Now we want ( limit initial -- ) ( R: X -- X initial-limit limit ), so we have

: (do)  over -  swap  r>  swap >r  swap >r  >r ;

So this approach doesn't change the total program size, but it might be faster.

The Carry Approach Translated Into F21 Opcodes

These "real" Forth definitions:

: (loop) r> r> 1 um+ 
    if rdrop 1+ >r exit then
    >r dup c@ - >r ;
: (do)  over -  swap  r>  swap >r  swap >r  >r ;

would become something like this, in the four-instruction 20-bit words the F21 uses:

label (loop)  pop pop # nop 
              1
              nop + c0 nop     \ jump if no carry; IIRC need NOPs before +
              cont
              pop drop drop #  \ carry, so exit loop
              1
              nop + push ret   \ 
label cont    push dup A! @A   \ fetch jump offset
              + push ret nop   \ and return to it
label (do)    pop A! over com  \ save return address in A
                               \ no swap, must use over
                               \ com is bitwise not; no subtract
              # nop + nop      \ no increment either; must use literal?
              1
              \ now we have on data stack: limit initial-limit
              + over push push \ 
              drop A push ret  \ discard extra copy of limit, return

Now, I've never written an actual F21 or even MuP21 program, so I may have inflated that by a factor of two or three. (I'm not sure where jump targets are stored, for example, or in what format --- I assume as the next word --- or whether # and c0 and ret abort the instruction word, or whether there's a delay associated with memory references.) It's 14 20-bit words as I've written it, or 35 bytes, which is a reasonable code density --- my token-threaded Forth above makes it 27 bytes, and it's probably a bit over 35 bytes of x86 machine code.

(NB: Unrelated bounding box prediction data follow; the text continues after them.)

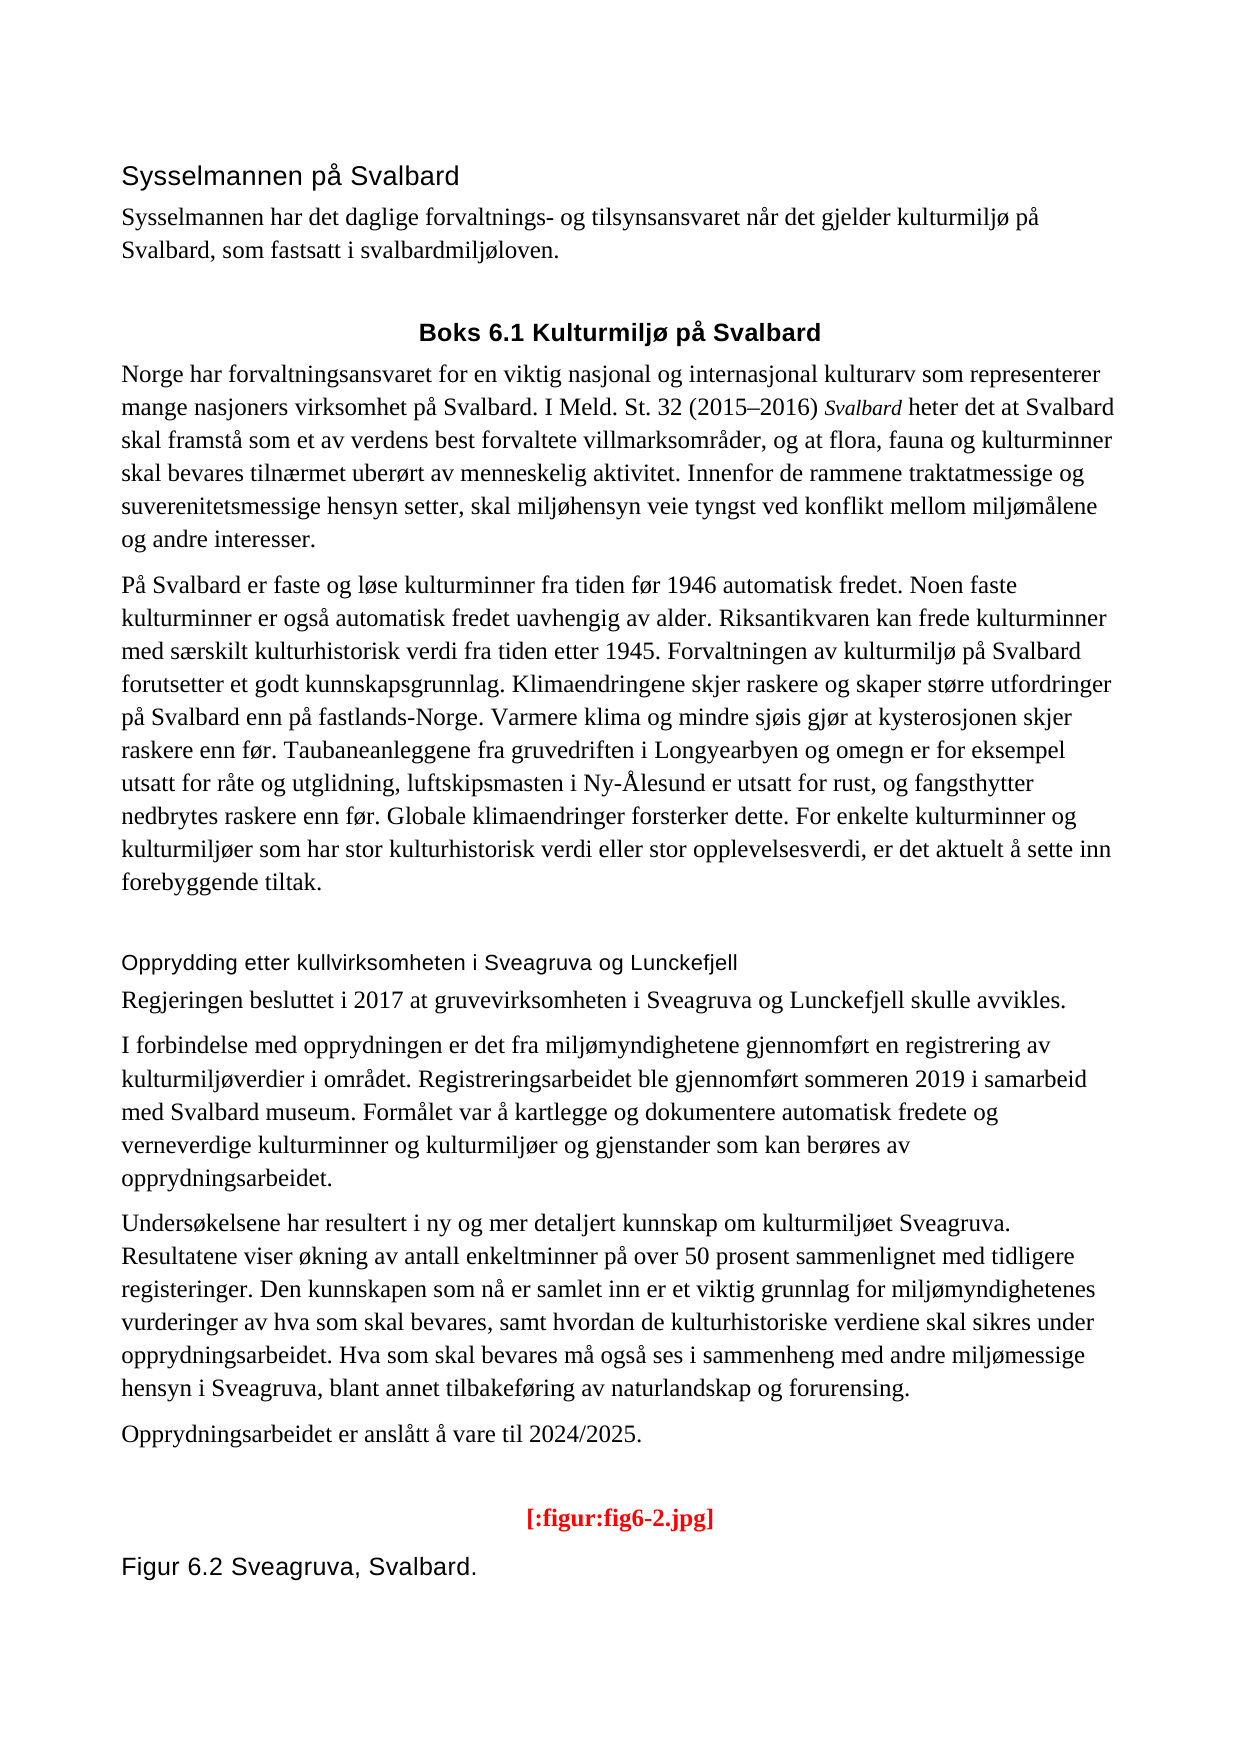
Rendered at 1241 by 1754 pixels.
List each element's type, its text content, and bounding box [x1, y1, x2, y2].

text Sveagruva, Svalbard. [121, 1552, 1119, 1581]
text Sysselmannen på Svalbard [121, 159, 1119, 191]
text I forbindelse med opprydningen er det fra miljømyndighetene gjennomført en registrering av kulturmiljøverdier i området. Registreringsarbeidet ble gjennomført sommeren 2019 i samarbeid med Svalbard museum. Formålet var å kartlegge og dokumentere automatisk fredete og verneverdige kulturminner og kulturmiljøer og gjenstander som kan berøres av opprydningsarbeidet. [121, 1031, 1119, 1191]
text På Svalbard er faste og løse kulturminner fra tiden før 1946 automatisk fredet. Noen faste kulturminner er også automatisk fredet uavhengig av alder. Riksantikvaren kan frede kulturminner med særskilt kulturhistorisk verdi fra tiden etter 1945. Forvaltningen av kulturmiljø på Svalbard forutsetter et godt kunnskapsgrunnlag. Klimaendringene skjer raskere og skaper større utfordringer på Svalbard enn på fastlands-Norge. Varmere klima og mindre sjøis gjør at kysterosjonen skjer raskere enn før. Taubaneanleggene fra gruvedriften i Longyearbyen og omegn er for eksempel utsatt for råte og utglidning, luftskipsmasten i Ny-Ålesund er utsatt for rust, og fangsthytter nedbrytes raskere enn før. Globale klimaendringer forsterker dette. For enkelte kulturminner og kulturmiljøer som har stor kulturhistorisk verdi eller stor opplevelsesverdi, er det aktuelt å sette inn forebyggende tiltak. [121, 570, 1119, 896]
text Regjeringen besluttet i 2017 at gruvevirksomheten i Sveagruva og Lunckefjell skulle avvikles. [121, 985, 1119, 1014]
text Undersøkelsene har resultert i ny og mer detaljert kunnskap om kulturmiljøet Sveagruva. Resultatene viser økning av antall enkeltminner på over 50 prosent sammenlignet med tidligere registeringer. Den kunnskapen som nå er samlet inn er et viktig grunnlag for miljømyndighetenes vurderinger av hva som skal bevares, samt hvordan de kulturhistoriske verdiene skal sikres under opprydningsarbeidet. Hva som skal bevares må også ses i sammenheng med andre miljømessige hensyn i Sveagruva, blant annet tilbakeføring av naturlandskap og forurensing. [121, 1208, 1119, 1402]
text [:figur:fig6-2.jpg] [121, 1506, 1119, 1531]
text Sysselmannen har det daglige forvaltnings- og tilsynsansvaret når det gjelder kulturmiljø på Svalbard, som fastsatt i svalbardmiljøloven. [121, 202, 1119, 263]
text Opprydningsarbeidet er anslått å vare til 2024/2025. [121, 1419, 1119, 1448]
text Norge har forvaltningsansvaret for en viktig nasjonal og internasjonal kulturarv som representerer mange nasjoners virksomhet på Svalbard. I Meld. St. 32 (2015–2016) Svalbard heter det at Svalbard skal framstå som et av verdens best forvaltete villmarksområder, og at flora, fauna og kulturminner skal bevares tilnærmet uberørt av menneskelig aktivitet. Innenfor de rammene traktatmessige og suverenitetsmessige hensyn setter, skal miljøhensyn veie tyngst ved konflikt mellom miljømålene og andre interesser. [121, 359, 1119, 553]
text Kulturmiljø på Svalbard [121, 318, 1119, 346]
text Opprydding etter kullvirksomheten i Sveagruva og Lunckefjell [121, 950, 1119, 975]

But considering it from a speed point of view, it looks awful. The common-case path through (loop) is 15 instructions, if I counted it correctly --- that's 30ns on a 500MHz F21. While that compares reasonably with the time to do an empty delay loop on a 500MHz Pentium-II-class machine (my PIII Coppermine 700 runs x: loop x at 8.6ns per iteration) it's a heck of a lot slower than straight-line execution.

As it happens, looping is also a heck of a lot slower on my PIII. When I added four more instructions to that empty delay loop, it only slowed down by 3ns per iteration.

So Chuck Moore isn't crazy after all. He just prizes efficiency very highly.